- WORK TASK -
Please filter the records below and copy out every line that contains the word "animais".

- DATA RECORDS -
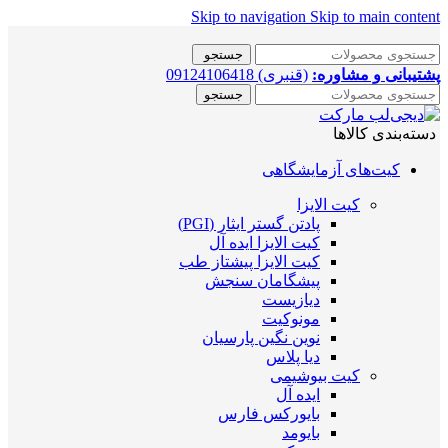
Skip to navigation
Skip to main content
جستجو
پشتیبانی و مشاوره:
(قنبری) 09124106418
جستجو
دسته‌بندی کالاها
کیت‌های آزمایشگاهی
کیت الایزا
پادتن گستر ایثار (PGI)
کیت الایزا ایده آل
کیت الایزا پیشتاز طب
پیشگامان سنجش
دیازیست
مونوکیت
نوین نگین پارسیان
دیا پلاس
کیت بیوشیمی
ایده آل
بایورکس فارس
بایومد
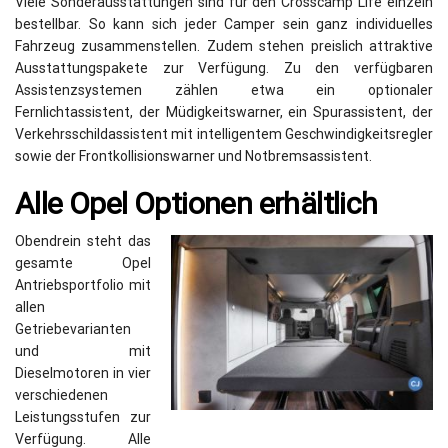
Viele Sonderausstattungen sind für den Crosscamp Life einzeln
bestellbar. So kann sich jeder Camper sein ganz individuelles
Fahrzeug zusammenstellen. Zudem stehen preislich attraktive
Ausstattungspakete zur Verfügung. Zu den verfügbaren
Assistenzsystemen zählen etwa ein optionaler
Fernlichtassistent, der Müdigkeitswarner, ein Spurassistent, der
Verkehrsschildassistent mit intelligentem Geschwindigkeitsregler
sowie der Frontkollisionswarner und Notbremsassistent.
Alle Opel Optionen erhältlich
Obendrein steht das
gesamte Opel
Antriebsportfolio mit
allen
Getriebevarianten
und mit
Dieselmotoren in vier
verschiedenen
Leistungsstufen zur
Verfügung. Alle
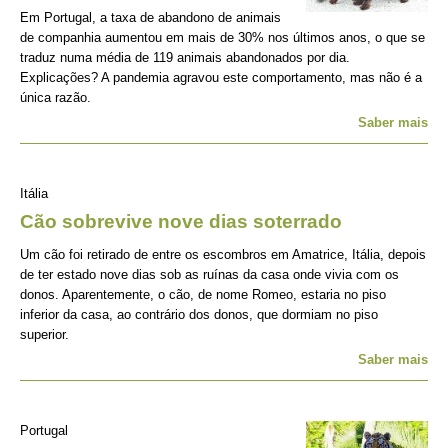
Em Portugal, a taxa de abandono de animais
de companhia aumentou em mais de 30% nos últimos anos, o que se
traduz numa média de 119 animais abandonados por dia.
Explicações? A pandemia agravou este comportamento, mas não é a
única razão.
Saber mais
Itália
Cão sobrevive nove dias soterrado
Um cão foi retirado de entre os escombros em Amatrice, Itália, depois
de ter estado nove dias sob as ruínas da casa onde vivia com os
donos. Aparentemente, o cão, de nome Romeo, estaria no piso
inferior da casa, ao contrário dos donos, que dormiam no piso
superior.
Saber mais
Portugal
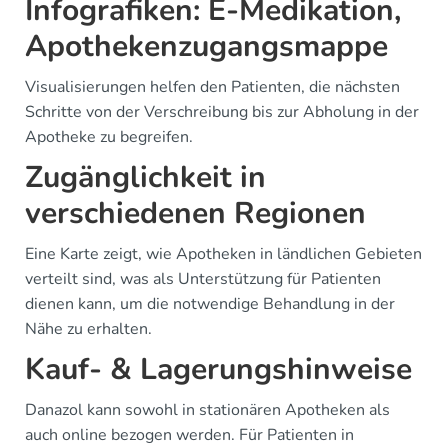
Infografiken: E-Medikation,
Apothekenzugangsmappe
Visualisierungen helfen den Patienten, die nächsten
Schritte von der Verschreibung bis zur Abholung in der
Apotheke zu begreifen.
Zugänglichkeit in
verschiedenen Regionen
Eine Karte zeigt, wie Apotheken in ländlichen Gebieten
verteilt sind, was als Unterstützung für Patienten
dienen kann, um die notwendige Behandlung in der
Nähe zu erhalten.
Kauf- & Lagerungshinweise
Danazol kann sowohl in stationären Apotheken als
auch online bezogen werden. Für Patienten in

- SOLVED PROBLEM -
Em Portugal, a taxa de abandono de animais
traduz numa média de 119 animais abandonados por dia.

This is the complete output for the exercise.